MUSIC

Amputee Drummer Uses Robot Arm: 'Metal Drummers Might Be Jealous'

03/21/2014 01:59 EDT | Updated 03/21/2014 03:59 EDT

Drummer Jason Barnes has a big gig at the Atlanta Science Festival on March 22. It's even bigger considering he's had to practice for it with his new robotic arm.

According to New Scientist, Barnes lost the lower portion of his right arm in 2012 due to an electric shock after cleaning a vent hood in a restaurant. However, the tragic injury didn't deter the musician, resulting in a basic drumming device using springs and a brace he would attach to his right arm.
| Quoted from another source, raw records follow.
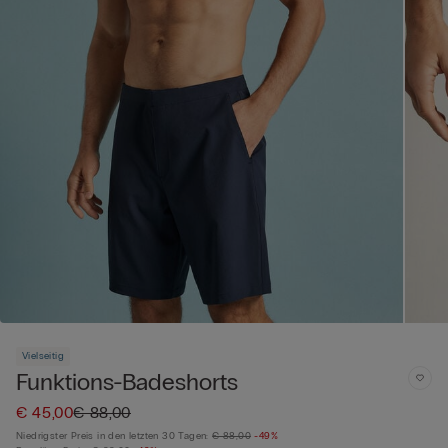
Vielseitig
Funktions-Badeshorts
€ 45,00
€ 88,00
Niedrigster Preis in den letzten 30 Tagen:
€ 88,00
-49%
After enrolling in the Atlanta Institute of Music and Media, Barnes met drum instructor Eric Sanders who put him in touch with Gil Weinberg, an engineer at the Georgia Institute of Technology who had previously created robots to play music. Weinberg and a group attempted to create a robotic arm for Barnes.

As shown in the YouTube clip above, Barnes tested out the device with some amazing results. Essentially Barnes has an extra drumstick he can play with the robotic arm, making one arm basically do the work two arms would do to keep time -- and making Barnes essentially the world's first three-armed drummer.

"It was pretty awesome," Barnes told the publication. "If it works out and it proves to be a lot more useful than my current prosthesis, I would definitely use it all the time."

The YouTube clips shows Barnes initially playing a jazz style with one drumstick on the robotic arm and later showing a drum roll with an additional drumstick placed on the arm. "An arm with a mind of its own," a caption on the video reads as the two sticks on the robotic arm create an intricate rhythm on a cymbal.

The arm works by taking cues from Barnes' body by using a robotic arm that detects electrical signals from Barnes' upper arm muscles. The grip of the drumstick as well as the pace played is controlled by how he tenses his bicep muscles.

The other drumstick on the arm is controlled by a motor but by using a microphone and an accelerometer is able to determine what kind of rhythm Barnes (and other nearby musicians) is playing. The music of the late jazz icons Thelonious Monk and John Coltrane was the model used for assisting the rhythm's creation.

"I'll bet a lot of metal drummers might be jealous of what I can do now," Barnes told Georgia Tech as reported by NBC News regarding the arm officially called called the Robotic Drum Prosthesis.

"In some cases, we were able to create some surprises, with music that cannot be created by humans alone," Weinberg said. "The next interesting step is to see what happens when you are part of the robot and the robot is part of you."